Iraq Votes / Next Task for Iraqi Democracy: Unifying the Country

With closure of the polls, the great victory in Iraq became evident: Cautious estimates say that between 65-70 percent of all voters took part in the first national elections in the country in more than 50 years.

With closure of the polls, the great victory in Iraq became evident: Cautious estimates say that between 65-70 percent of all voters took part in the first national elections in the country in more than 50 years. It is an enormous achievement in the campaign against the terrorist organizations that made every effort to torpedo the elections; an enormous victory for the Iraqi leadership, which rejected demands made by various movements inside and outside Iraq to postpone the voting; and an enormous victory for the American government, which has made a democratic Iraq the main mission of its war there.

But the sweeping public legitimacy given to the elections by the Iraqi people is no guarantee of democracy's success in their country, and the two issues - democracy and elections - should not be confused. The idea of elections was formulated from the start as a solution to enable the existence of a temporary government, in which the main political players, the Shi'ites in their many factions and the Kurds, could run the country by agreement, with the Americans. Therefore, with all due respect that should be ascribed to the successful elections, it is the results of the voting that will determine the political coalitions and constellations. Those coalitions will determine the nature of Iraqi democracy: how much freedom of speech an Iraqi citizen enjoys, what the rights of women and of ethnic and religious minorities will be - and, no less important, how the country's foreign policy will be forged.

There was no need for elections to know that the Shi'ite majority would run Iraq. But will it be a secular Shi'ite majority headed by Dr. Iyad Allawi, the current prime minister, or the religious Shi'ites, whose leader is Abdul Aziz Alhakim? Will the Kurds agree to give up their demand for a federative regime in which their district is run independently, and will they go with whomever promises them more control over Kirkuk, which has become the flammable focus of Kurdish rivalries?
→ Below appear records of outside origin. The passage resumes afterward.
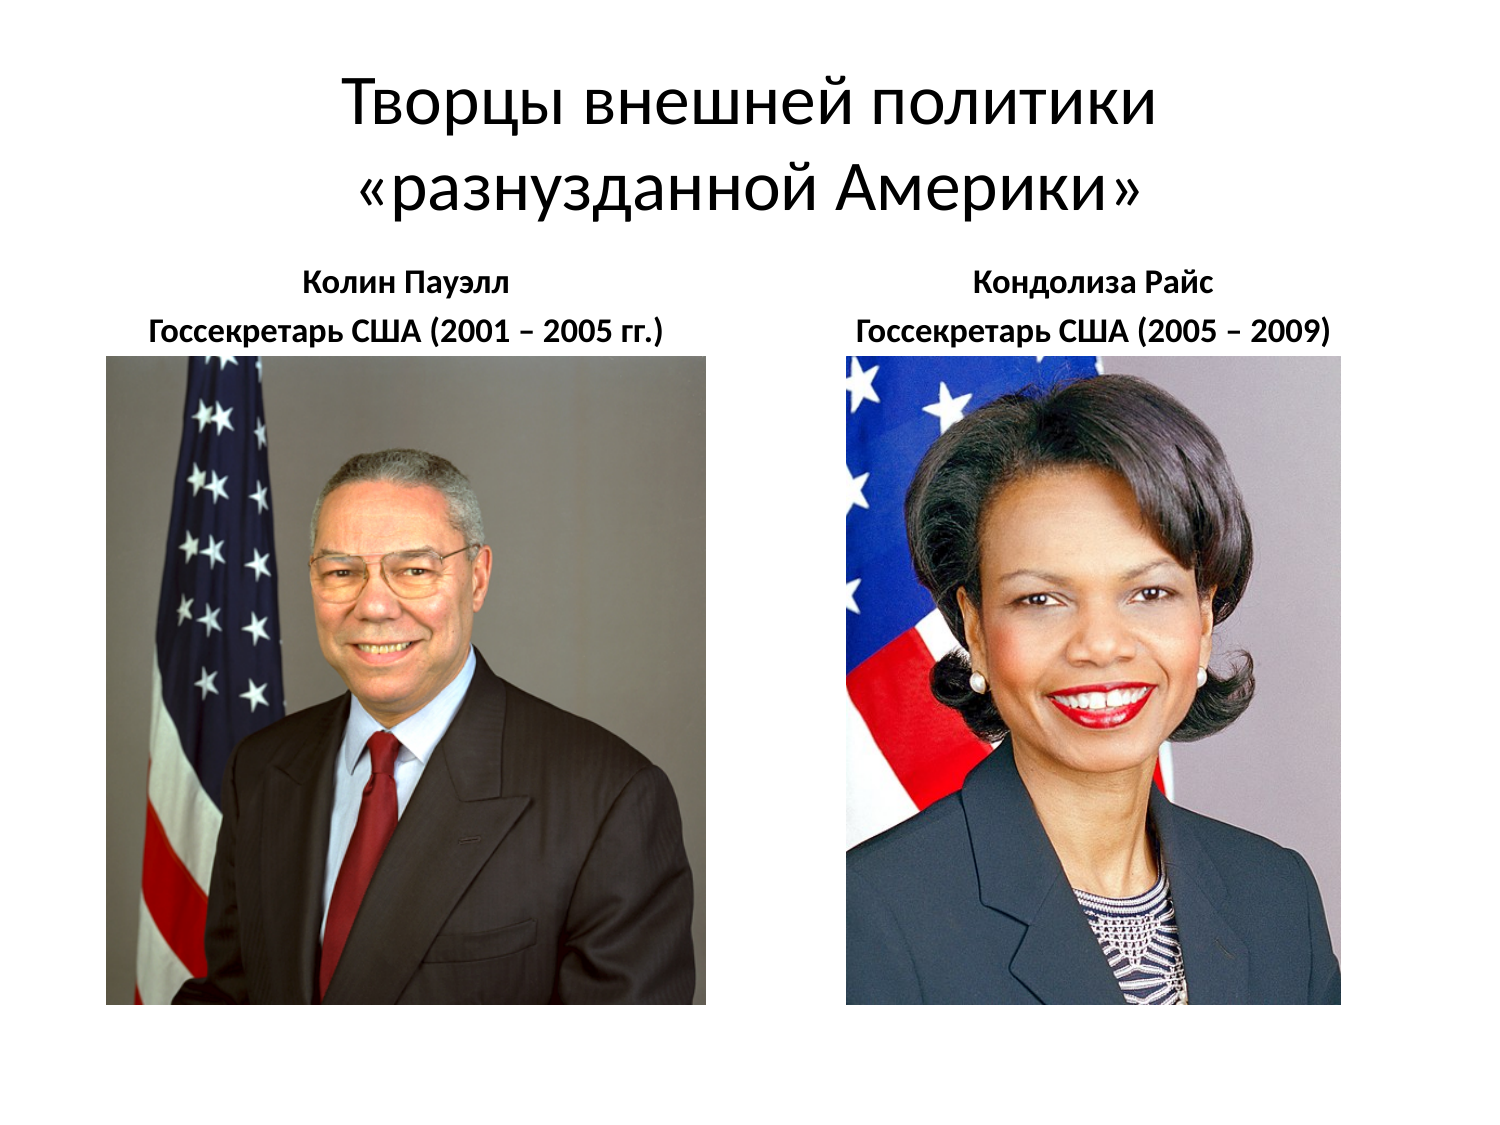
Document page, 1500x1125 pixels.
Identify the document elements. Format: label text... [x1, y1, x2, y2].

text_box Колин Пауэлл Госсекретарь США (2001 – 2005 гг.) [74, 251, 738, 357]
text_box Кондолиза Райс Госсекретарь США (2005 – 2009) [761, 251, 1425, 357]
picture [106, 356, 707, 1006]
picture [845, 356, 1341, 1006]
text_box Творцы внешней политики «разнузданной Америки» [75, 45, 1425, 233]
The 275 parliamentarians elected yesterday will have to provide an answer to these questions very soon, after it becomes evident who won and who will be the president and prime minister. It's not merely a matter of ministerial portfolios and jobs. The important task of framing a constitution is at stake. Two important obstacles face the the framers: one involves the Kurdish veto over any change to the current, temporary constitution, and the second, the role of religion as a source of constitutional authority (according to the current, temporary constitution the sharia - Islamic law - is only one of the sources of authority of the constitution).

Both amendments are opposed by the Kurds, who don't regard themselves as part of the Arab or Iraqi religious fabric. Subjecting the Kurdish district to Baghdad's rule, an issue that was not solved under the current regime, will therefore be a major issue for the next government.

The success of the elections can largely be attributed to the determination of the religious Shi'ite leadership, headed by Ayatollah Ali Sistani, to organize and hold them, and the political preparations he made to advance his goals. Sistani, who was largely responsible for putting down the rebellion of Shi'ite isolationist Muqtada al-Sadr, opposes the establishment of a religious state along the lines of Iran, where the religious leader is also the political leader. But he won't concede the role of religion as an integral part of legislation, with a much more comprehensive scope than that existing according to the temporary constitution. That could have an impact on the relationship between the new government and parliament with the Kurds and the Sunni minority, which anyway feels it got the short end of the stick and won't have any influence over political life in the country.

The government's relationship with the Kurds, which will be part of the Iraqi parliament and the new government that is formed, will also have to deal with the fears of the other countries in the region with Kurdish minorities - Turkey and Iran. Any move by the Iraqi government to allow an independent Kurdish district, or even a federative government in Iraq, will encounter Turkish and Iranian opposition that could affect the new government's ability to consolidate its powers. Iran is already suspected of fomenting subversive activity in Iraq to create a political base there, while Turkey could hurt Kurdish trade that passes through it, thus creating another friction point.

Actually, none of these are new problems that arose in the wake of the elections; rather they surfaced in anticipation of the possibility that the new government might succeed where the previous one failed.

There could be great disappointment or even a backlash against the elections, and the government that was voted in during them, if they don't succeed in convincing Iraqis that there will be more security for its citizens, don't yield well-deserved political or religious benefits for the Shi'ites - who were persecuted for years and kept out of government in Saddam Hussein's day - and don't grant the Kurds the political changes they have longed for during so many years of suffering.